(192aw) Hydrogen-Hydrate Cage-Hopping: Insights from Molecular Dynamics

Clathrate hydrates have potential utility as an hydrogen-storage vector. In spite of the anomalous mechanistic nature of hydrogen diffusivity in clathrate hydrates, characterising the precise mechanisms of inter-cage diffusive migration remains elusive. Also, nuclear quantum effects are particularly important for small guests such as H₂, and cannot realistically be neglected in the host lattice in any rigorous dynamical treatment of H₂ inter-cage diffusivity. Here, for the 50-200 K range, we compute free-energy profiles as a function of large-cage occupation (single to quintuple), showing that quantal delocalisation increases these barriers dramatically vis-à-vis classical dynamics for inter-cage H₂ diffusion, by combining umbrella sampling with classical and path-integral molecular dynamics in the sII-type extended solid. Results are compared to earlier DFT ab-initio molecular dynamics calculations of Trinh et al (propagated classically), who found that the free-energy barriers decrease with increasing temperature.
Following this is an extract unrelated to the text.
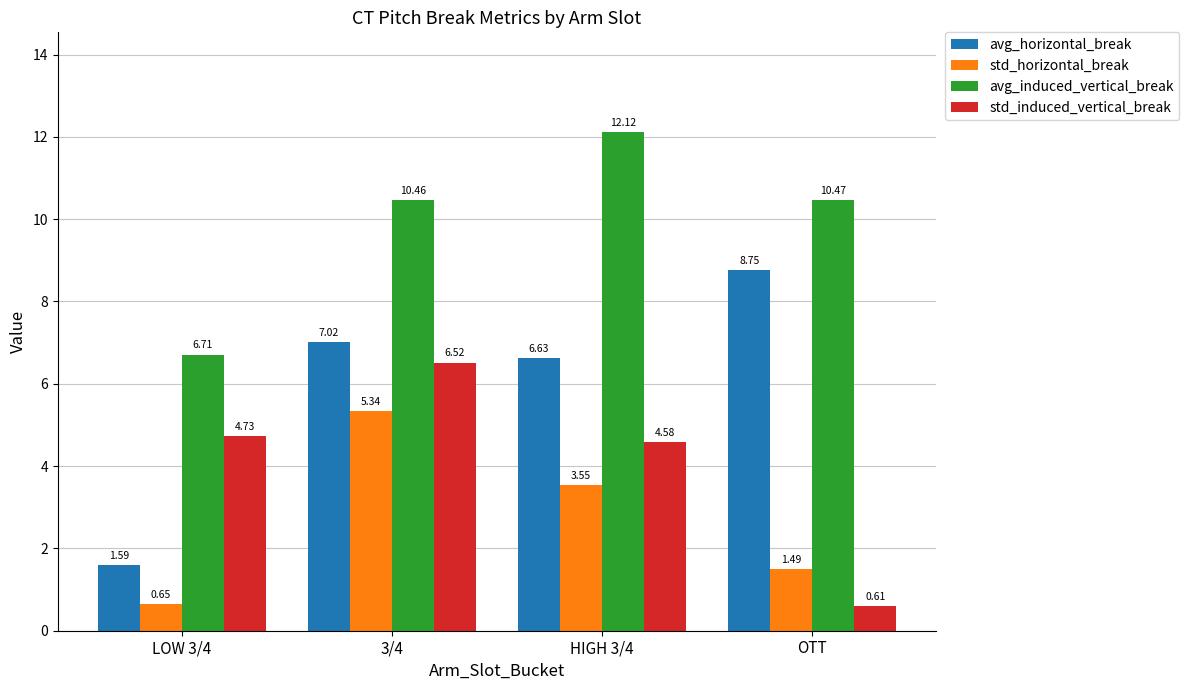

What is the average value of the avg_horizontal_break series?

6.0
We also probe spatial localisation within the large cavity as a function of temperature and occupation. We finish with a critique of available intermolecular potentials for treating hydrogen hydrates, as well as probing H₂ vibrational frequencies within hydrate cavities, drawing insights from, and comparison with, available experimental data and Density Functional Theory results.